RJ / ketama

C library for consistent hashing, and langauge bindings

Home Page:http://www.metabrew.com/article/libketama-consistent-hashing-algo-memcached-clients

Geek Repo:Geek Repo

Github PK Tool:Github PK Tool

Maybe an incorrect implementation?

YueHonghui opened this issue · comments

Around the line of latest commit:
https://github.com/RJ/ketama/blob/master/libketama/ketama.c#L428

for( i = 0; i < numservers; i++ )
{
        float pct = (float)slist[i].memory / (float)memory;
        unsigned int ks = floorf( pct * 40.0 * (float)numservers );
#ifdef DEBUG
        int hpct = floorf( pct * 100.0 );

        syslog( LOG_INFO, "Server no. %d: %s (mem: %lu = %u%% or %d of %d)\n",
            i, slist[i].addr, slist[i].memory, hpct, ks, numservers * 40 );
#endif

        for( k = 0; k < ks; k++ )
        {

when servers being added into or removed from pool, the ks value of other untouched servers and the points on the circle will be changed. That means hit ratio will be decreased when the pool changed. Why not implement as:

unsigned int ks = 40.0 *  (int)(slist[i].memory);//memory in MB

Do I misunderstand the ketama algorithm or your implementation?

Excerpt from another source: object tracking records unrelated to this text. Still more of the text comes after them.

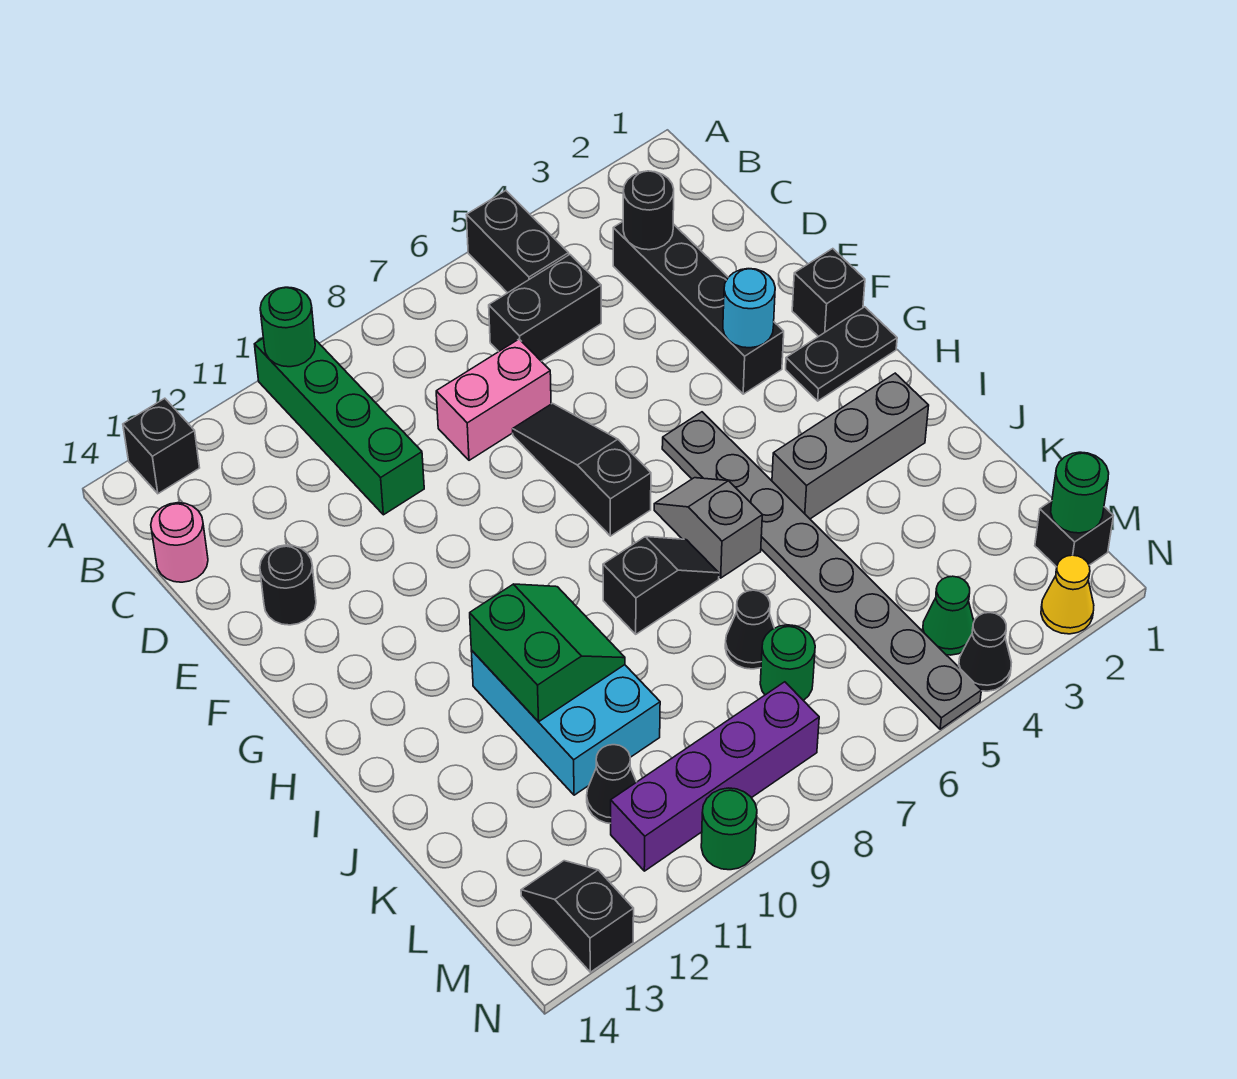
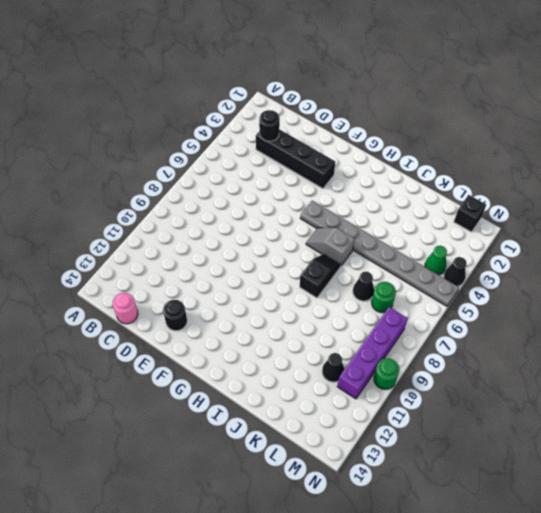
none -> black brick A5:B5 level 1
none -> green brick A10:D10 level 1
none -> black brick A13 level 1
none -> black brick C5:C6 level 1

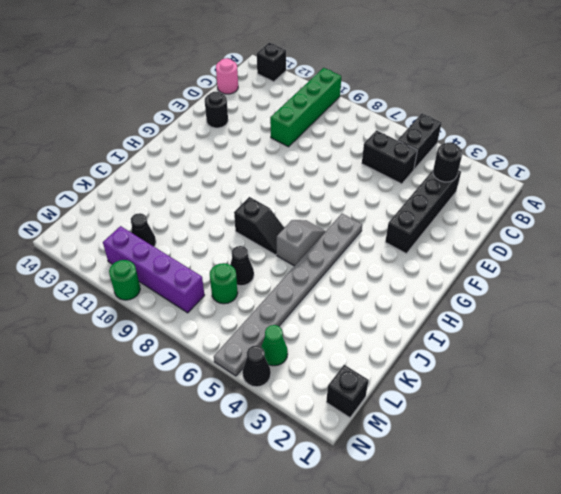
none -> pink brick D7:D8 level 1
none -> black slope E7:G7 level 1 top G
none -> black brick F1 level 1
none -> black plate G1:G2 level 1

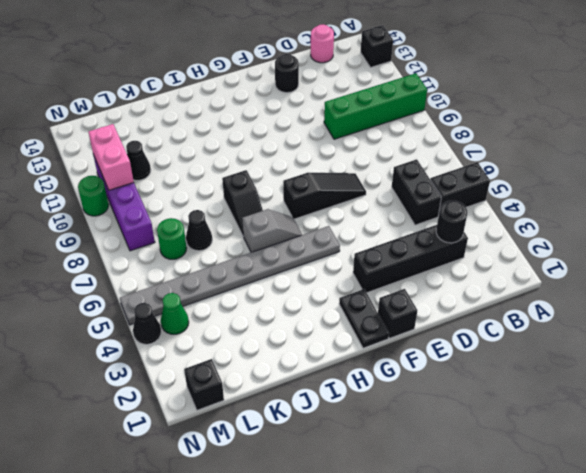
pink brick M10:M11 level 2 -> pink brick D7:D8 level 1
none -> grey brick I2:I4 level 1
none -> cyan brick I10:K11 level 1
none -> black slope M13:N13 level 1 top N
none -> yellow cone N2 level 1

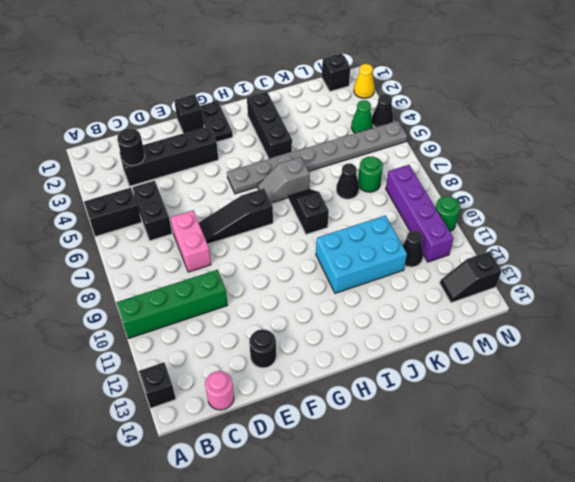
black brick I2:I4 level 1 -> grey brick I2:I4 level 1
none -> green round brick A10 level 2
none -> cyan round brick F3 level 2
none -> green slope I10:J11 level 2 top 11
none -> green round brick M1 level 2

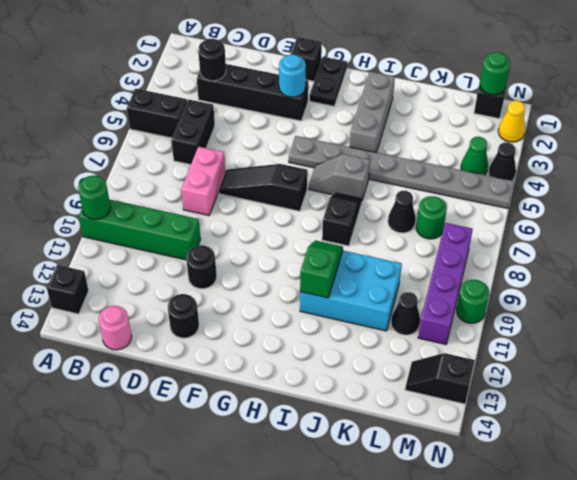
black round brick E11 level 1 -> none
green slope I10:I11 level 2 top 11 -> green slope I10:J11 level 2 top 11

You are correct, when the memory is not constant across all servers, then adding or removing a server will alter the points of other servers. The original algorithm that Karger et al. (1997) constructed and proved to be monotone doesn't know about weights like this and uses a constant κ·log(C) to replicate the buckets (servers).

Also, your suggestion to only multiple by the weight would fix the problem, but it then should be set to small numbers like 1 to 100, and not something like 131072 that slits[i].memory would be now, because that just artificially inflates the number of points on the circle.